Data sets with two categorical variables

In this section, we explain how to model data sets that consist of pairs of categorical values — bivariate categorical data.

Examples where pairs of categorical variables are measured from 'individuals' are:

'Individuals' Variable X Variable Y
Employees in a large company Sex (M or F) Education (none, high school or tertiary)
Customers leaving supermarket Checkout operator type (full- or part-time) Rating of quality of service (poor, OK or good)
TVs leaving a production line Assembler (A, B, C or D) Status (defective or OK)

In each case, the data that are collected are pairs of categorical values that are measurements of the two variables. Data of this form are usually summarised in a contingency table.

Requests for promotional material by travellers

Travel agents provide 'destination-specific travel literature' about activities, facilities and prices to tourists free of charge on request. A study was made to investigate the differences between information seekers (who requested such literature) and nonseekers, with the aim of better targeting such material.

A sample of 686 tourists was selected and each was classified as an information seeker or non-seeker and in various other ways including educational level.

Tourist    Educational level        Information seeker?    
1 High school degree Yes
2 College degree Yes
3 Some high school No
... ... ...

The data from the 686 tourists are summarised in the contingency table below.

  Information seeker?  
Education     Yes         No        Total   
  Some high school 13 27 40
  High school degree    64 118 182
  Some college    100 123 223
  College degree    59 69 128
  Graduate degree    67 46 113
Total 303 383 686

Joint probabilities

To model bivariate categorical data, we assume an underlying population of pairs of categorical values. The data are treated as a random sample of pairs of values from this population. A real finite population occasionally underlies the data, but we must usually hypothesise an infinite underlying population.

The proportion of times that the pair of categorical values (x, y) occurs in the population — its probability — is denoted by pxy. The probabilities pxy are called the joint probabilities for the two variables.

Gambling simulation

A gambler draws a card from a shuffled deck and also tosses a coin, resulting in a pair of categorical values,

Variable Possible values
Coin side, X   Head or Tail
Card suit, Y   Heart, Club, Diamond or Spade

Each of the eight possible combinations of coin side and card suit is equally likely and would occur in the same proportions in the underlying population.

pxy = 1/8

The probabilities for all pairs are therefore the same,

phead, heart  =  phead, club  =  ...  =  ptail, spade  =  1/8  =  0.125

These joint probabilities are shown in blue in the table below.

The two lower tables (in black) describe 100 pairs of values sampled from this population — 100 coin-card pairs. The first of these tables shows the sample as a contingency table of counts; the other table displays the counts as proportions.
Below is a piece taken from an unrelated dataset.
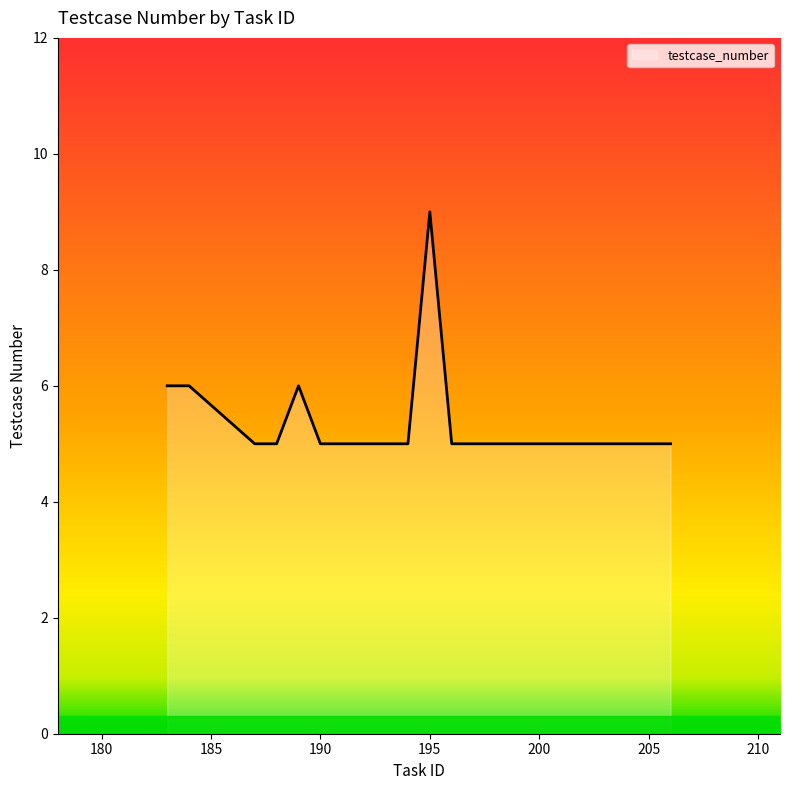

What is the maximum value shown in the chart?

9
Click Take sample a few times to see the variability in samples of 100 coin-card pairs. Increase the sample size to 500 and repeat. Observe that the sample proportions are less variable when the sample size is large.

Interest in the model

We are usually interested in the joint probabilities in the underlying model, rather than the corresponding proportions from the sample data that have been collected (the contingency table). However the joint probabilities are unknown parameters in most practical situations and must be estimated from the sample data.

Requests for promotional material by travellers

In situations of practical importance, the underlying probabilities are unknown. In the data set that was collected to examine which travellers request promotional material, the 686 travellers in the study were not the focus of attention — the researcher wanted to generalise to all other similar travellers.

The population proportions are unknown, but the sample proportions provide estimates of them.